Dunayevskaya took a different approach. If we grasp that Capital’s object of critique is alienated forms of human praxis, she believed, we will become more attentive to forms of alienation that may have no direct relation to economics, including forms of sexism and racism that may be even more dehumanizing than class oppression.
Philosophy and Organization
Dunayevskaya’s effort to reconstitute Marxism as a philosophy of revolution stemmed from a crisis that was confronting efforts at social transformation in her own time. The freedom movements of the late 1960s did not result in a single revolution.
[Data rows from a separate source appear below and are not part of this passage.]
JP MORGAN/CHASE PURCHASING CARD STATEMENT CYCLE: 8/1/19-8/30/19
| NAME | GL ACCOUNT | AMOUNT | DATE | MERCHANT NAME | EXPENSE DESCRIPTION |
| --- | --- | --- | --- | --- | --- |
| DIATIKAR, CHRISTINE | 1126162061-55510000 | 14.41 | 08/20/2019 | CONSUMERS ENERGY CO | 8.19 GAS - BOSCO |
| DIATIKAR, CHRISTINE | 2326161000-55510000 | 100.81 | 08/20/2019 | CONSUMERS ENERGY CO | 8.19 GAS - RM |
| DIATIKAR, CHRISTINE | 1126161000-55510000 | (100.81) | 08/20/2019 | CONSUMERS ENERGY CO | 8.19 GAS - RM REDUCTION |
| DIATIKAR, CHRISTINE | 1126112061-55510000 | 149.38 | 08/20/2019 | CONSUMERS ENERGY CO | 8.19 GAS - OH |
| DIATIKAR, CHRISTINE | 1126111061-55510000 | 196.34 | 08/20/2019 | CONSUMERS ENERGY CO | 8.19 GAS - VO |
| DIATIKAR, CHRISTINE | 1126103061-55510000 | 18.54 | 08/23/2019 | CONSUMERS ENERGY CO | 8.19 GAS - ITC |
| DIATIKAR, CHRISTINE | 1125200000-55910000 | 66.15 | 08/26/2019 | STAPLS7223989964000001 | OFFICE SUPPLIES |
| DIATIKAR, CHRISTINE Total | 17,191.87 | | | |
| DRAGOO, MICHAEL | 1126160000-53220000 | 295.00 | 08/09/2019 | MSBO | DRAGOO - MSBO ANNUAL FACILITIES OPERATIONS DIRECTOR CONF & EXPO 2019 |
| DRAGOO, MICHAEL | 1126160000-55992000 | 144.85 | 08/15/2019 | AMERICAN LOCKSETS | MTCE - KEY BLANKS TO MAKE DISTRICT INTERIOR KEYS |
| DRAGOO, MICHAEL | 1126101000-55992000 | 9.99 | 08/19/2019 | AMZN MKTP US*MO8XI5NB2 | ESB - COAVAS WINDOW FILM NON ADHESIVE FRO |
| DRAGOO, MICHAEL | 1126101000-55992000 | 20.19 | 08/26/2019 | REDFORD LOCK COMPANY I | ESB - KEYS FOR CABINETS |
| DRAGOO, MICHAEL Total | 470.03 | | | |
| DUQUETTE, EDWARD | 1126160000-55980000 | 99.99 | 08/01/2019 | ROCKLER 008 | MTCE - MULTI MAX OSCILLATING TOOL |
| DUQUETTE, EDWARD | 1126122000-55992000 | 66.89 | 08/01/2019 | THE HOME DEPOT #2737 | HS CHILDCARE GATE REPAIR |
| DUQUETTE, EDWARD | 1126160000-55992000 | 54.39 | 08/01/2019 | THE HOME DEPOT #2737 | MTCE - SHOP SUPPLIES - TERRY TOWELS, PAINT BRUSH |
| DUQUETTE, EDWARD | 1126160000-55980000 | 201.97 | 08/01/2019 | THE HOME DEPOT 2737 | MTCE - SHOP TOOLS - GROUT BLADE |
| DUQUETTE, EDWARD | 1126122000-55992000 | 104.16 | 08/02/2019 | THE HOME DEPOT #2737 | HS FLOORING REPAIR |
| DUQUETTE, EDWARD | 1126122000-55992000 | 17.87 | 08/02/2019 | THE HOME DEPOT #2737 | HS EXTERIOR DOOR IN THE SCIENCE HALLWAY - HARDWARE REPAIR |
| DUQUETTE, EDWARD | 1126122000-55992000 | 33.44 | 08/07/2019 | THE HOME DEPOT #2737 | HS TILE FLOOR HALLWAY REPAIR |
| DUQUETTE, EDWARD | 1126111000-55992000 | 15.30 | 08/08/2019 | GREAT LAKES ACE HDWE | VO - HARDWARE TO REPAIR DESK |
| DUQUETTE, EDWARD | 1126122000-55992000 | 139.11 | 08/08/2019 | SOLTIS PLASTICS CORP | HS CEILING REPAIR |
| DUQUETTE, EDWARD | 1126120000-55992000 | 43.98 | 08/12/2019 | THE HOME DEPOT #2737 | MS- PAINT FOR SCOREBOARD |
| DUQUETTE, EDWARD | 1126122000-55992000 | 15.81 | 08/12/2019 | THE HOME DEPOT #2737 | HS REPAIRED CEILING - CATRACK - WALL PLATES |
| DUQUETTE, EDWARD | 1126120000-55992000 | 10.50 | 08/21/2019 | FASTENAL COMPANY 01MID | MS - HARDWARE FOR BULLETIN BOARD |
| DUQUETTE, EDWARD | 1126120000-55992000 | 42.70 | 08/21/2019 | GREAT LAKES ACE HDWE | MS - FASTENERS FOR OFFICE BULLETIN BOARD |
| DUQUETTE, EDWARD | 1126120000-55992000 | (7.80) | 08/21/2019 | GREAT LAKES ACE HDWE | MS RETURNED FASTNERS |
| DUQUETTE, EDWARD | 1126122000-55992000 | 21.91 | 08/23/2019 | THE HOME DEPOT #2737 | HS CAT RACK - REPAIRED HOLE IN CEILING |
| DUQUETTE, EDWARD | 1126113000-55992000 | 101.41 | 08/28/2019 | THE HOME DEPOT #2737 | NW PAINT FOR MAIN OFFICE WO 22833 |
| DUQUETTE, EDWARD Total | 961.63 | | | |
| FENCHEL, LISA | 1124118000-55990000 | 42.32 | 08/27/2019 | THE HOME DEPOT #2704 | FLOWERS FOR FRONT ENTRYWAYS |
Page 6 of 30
Even in France, the authorities could put down the near-revolution of 1968 without firing a shot.
Nor were such problems limited to “the West.” Frantz Fanon warned in The Wretched of the Earth that if the Afro-Asian revolutions did not move toward what he called “a New Humanism,” they would find themselves trapped by the pincers of neocolonialism. The phenomenon of a counterrevolution emerging from within the revolution itself was not confined to the USSR under Stalin. A much more recent example came when the Marxist-Leninist faction in Grenada’s New Jewel Movement assassinated Maurice Bishop, the revolution’s democratic socialist leader, in 1983. This made it easier for Ronald Reagan to order the US invasion of Grenada that year.
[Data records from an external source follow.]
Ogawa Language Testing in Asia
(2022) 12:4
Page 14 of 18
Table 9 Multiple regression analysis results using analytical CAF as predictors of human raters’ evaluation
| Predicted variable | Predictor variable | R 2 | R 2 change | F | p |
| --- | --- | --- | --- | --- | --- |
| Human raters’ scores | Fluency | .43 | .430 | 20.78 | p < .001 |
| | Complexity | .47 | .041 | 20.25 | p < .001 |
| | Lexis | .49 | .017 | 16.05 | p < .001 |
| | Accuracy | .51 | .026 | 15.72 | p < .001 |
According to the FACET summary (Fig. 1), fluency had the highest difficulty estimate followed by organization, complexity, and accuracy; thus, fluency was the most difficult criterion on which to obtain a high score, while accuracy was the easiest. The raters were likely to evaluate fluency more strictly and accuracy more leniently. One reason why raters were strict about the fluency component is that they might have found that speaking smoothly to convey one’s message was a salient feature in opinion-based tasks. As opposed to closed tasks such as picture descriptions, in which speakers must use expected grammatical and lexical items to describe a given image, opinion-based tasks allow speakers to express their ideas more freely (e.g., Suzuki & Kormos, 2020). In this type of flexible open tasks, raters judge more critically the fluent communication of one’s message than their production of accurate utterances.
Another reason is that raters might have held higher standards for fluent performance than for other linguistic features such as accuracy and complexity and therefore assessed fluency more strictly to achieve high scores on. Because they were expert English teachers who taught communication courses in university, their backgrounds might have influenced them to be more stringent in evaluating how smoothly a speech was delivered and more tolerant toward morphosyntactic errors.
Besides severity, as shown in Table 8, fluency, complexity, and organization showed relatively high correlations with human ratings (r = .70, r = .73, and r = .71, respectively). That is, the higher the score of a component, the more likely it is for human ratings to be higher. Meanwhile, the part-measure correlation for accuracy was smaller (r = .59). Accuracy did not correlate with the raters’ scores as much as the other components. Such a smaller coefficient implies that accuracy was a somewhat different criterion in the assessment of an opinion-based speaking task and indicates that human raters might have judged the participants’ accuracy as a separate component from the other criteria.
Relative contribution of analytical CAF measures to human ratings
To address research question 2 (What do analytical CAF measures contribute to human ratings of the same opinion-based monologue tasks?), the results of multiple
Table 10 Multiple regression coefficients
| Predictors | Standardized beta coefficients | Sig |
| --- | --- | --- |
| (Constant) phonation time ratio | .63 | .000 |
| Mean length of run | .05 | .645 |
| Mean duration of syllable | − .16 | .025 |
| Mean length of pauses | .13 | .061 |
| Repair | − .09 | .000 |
Such realities led Dunayevskaya to delve deeper into the work of Hegel and Marx toward the end of her life. She wanted to explore the question of how anti-capitalist movements can avoid stopping at the first negation of existing society. Her original interpretation of Hegel in Philosophy and Revolution, which centers on the category “Absolute Negativity as New Beginning,” reflected this focus. So did her examination of Marx’s last decade in Rosa Luxemburg, Women’s Liberation, and Marx’s Philosophy of Revolution.
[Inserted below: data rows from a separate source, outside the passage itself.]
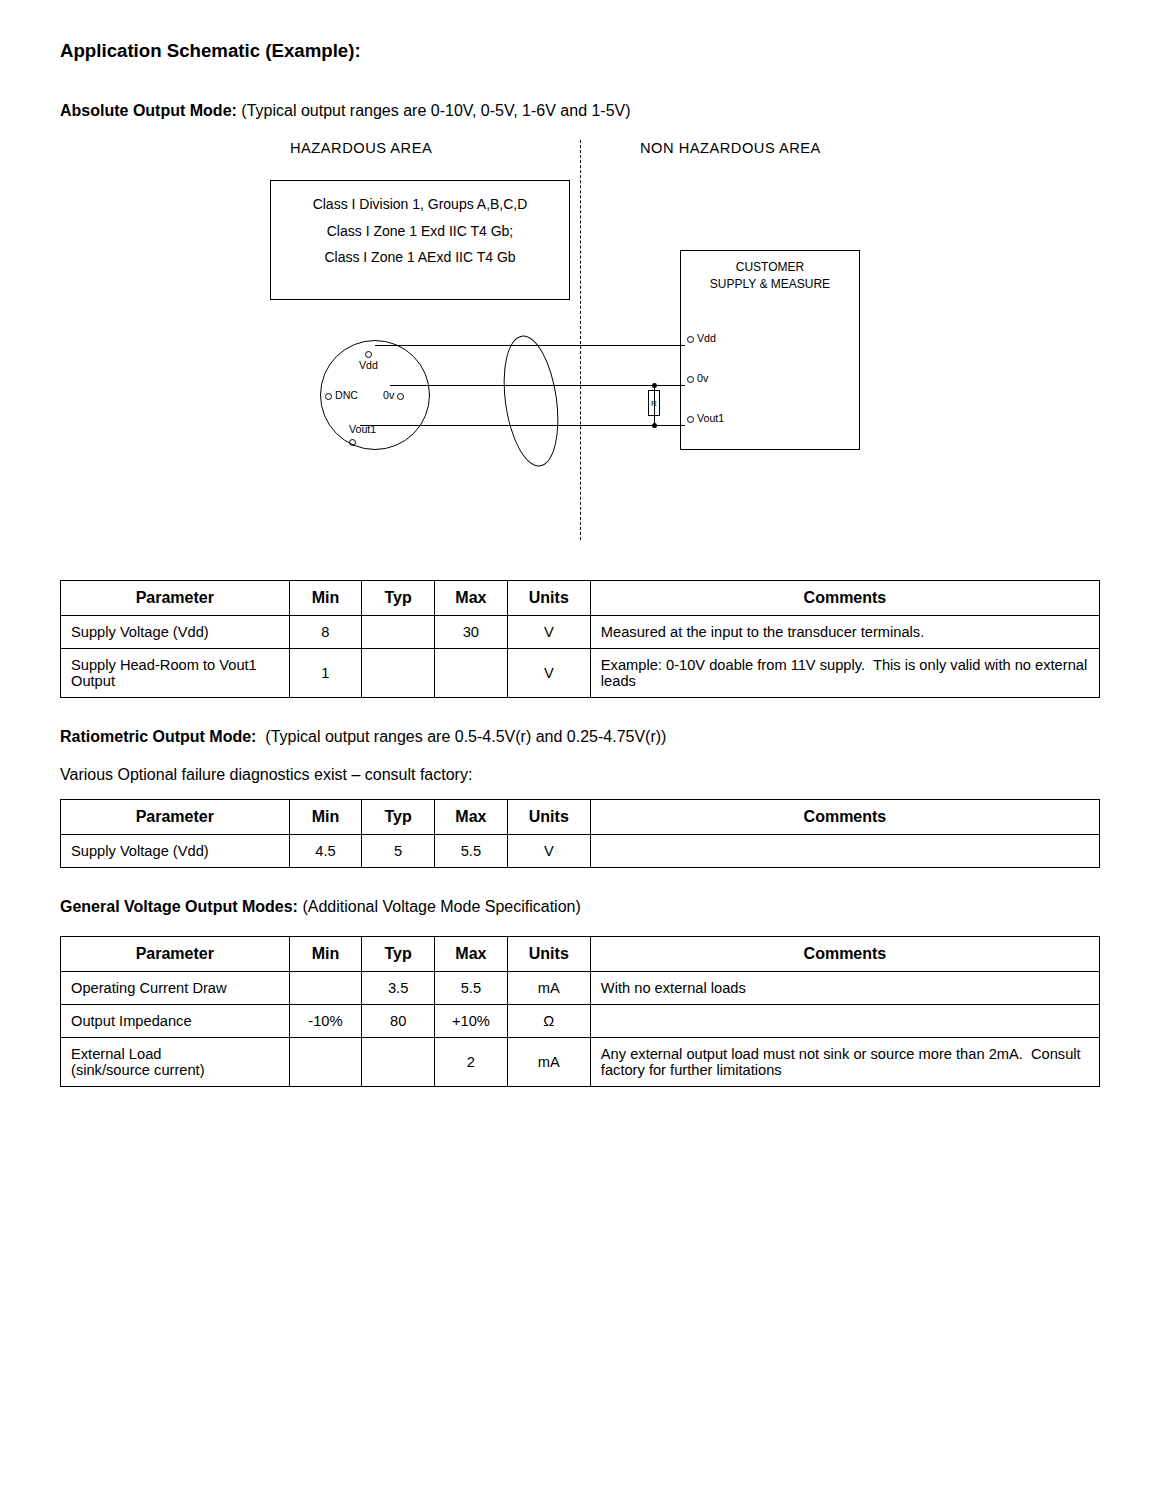Application Schematic (Example):
Absolute Output Mode: (Typical output ranges are 0-10V, 0-5V, 1-6V and 1-5V)
HAZARDOUS AREA
NON HAZARDOUS AREA
Class I Division 1, Groups A,B,C,D
Class I Zone 1 Exd IIC T4 Gb;
Class I Zone 1 AExd IIC T4 Gb
Vdd
DNC
0v
Vout1
R
CUSTOMER
SUPPLY & MEASURE
Vdd
0v
Vout1
| Parameter | Min | Typ | Max | Units | Comments |
| --- | --- | --- | --- | --- | --- |
| Supply Voltage (Vdd) | 8 | | 30 | V | Measured at the input to the transducer terminals. |
| Supply Head-Room to Vout1 Output | 1 | | | V | Example: 0-10V doable from 11V supply. This is only valid with no external leads |
Ratiometric Output Mode: (Typical output ranges are 0.5-4.5V(r) and 0.25-4.75V(r))
Various Optional failure diagnostics exist – consult factory:
| Parameter | Min | Typ | Max | Units | Comments |
| --- | --- | --- | --- | --- | --- |
| Supply Voltage (Vdd) | 4.5 | 5 | 5.5 | V | |
General Voltage Output Modes: (Additional Voltage Mode Specification)
| Parameter | Min | Typ | Max | Units | Comments |
| --- | --- | --- | --- | --- | --- |
| Operating Current Draw | | 3.5 | 5.5 | mA | With no external loads |
| Output Impedance | -10% | 80 | +10% | Ω | |
| External Load (sink/source current) | | | 2 | mA | Any external output load must not sink or source more than 2mA. Consult factory for further limitations |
This was a period in which Marx turned his attention to the non-Western world and highlighted the fact that women had greater freedoms in many pre-capitalist societies than they enjoyed today. Dunayevskaya’s study of Rosa Luxemburg contained a fascinating discussion of her feminist dimension. It also took issue with a claim made by Frederick Engels in his work The Origin of the Family, Private Property and the State.
Engels attributed what he called “the world-historical defeat of the female sex” to the rise of private property. Starting from the assertion that patriarchy had been born from private property, he went on to assume that the former would end with the abolition of the latter. This argument is hardly sustainable in the light of twentieth-century experience. Dunayevskaya concluded that even the greatest Marxists who came after Marx fell short of his liberatory perspective, which she termed “a philosophy of revolution in permanence.”
Today’s world differs in many respects from the one experienced by Dunayevskaya, who died in 1987 as she was working on a new book about the “Dialectics of Organization.” However, she speaks directly to the most important problem facing us today — how we can envision a viable alternative to capitalism. As she wrote in 1981:
The myriad crises in our age have shown, over and over again, from Russia to China, from Cuba to Iran, from Africa to Pol Pot’s Cambodia, that without a philosophy of revolution, activism spends itself in mere anti-imperialism and anti-capitalism, without ever revealing what it is for … what is needed is a new unifying principle, on Marx’s ground of humanism, that truly alters both human thought and human experience.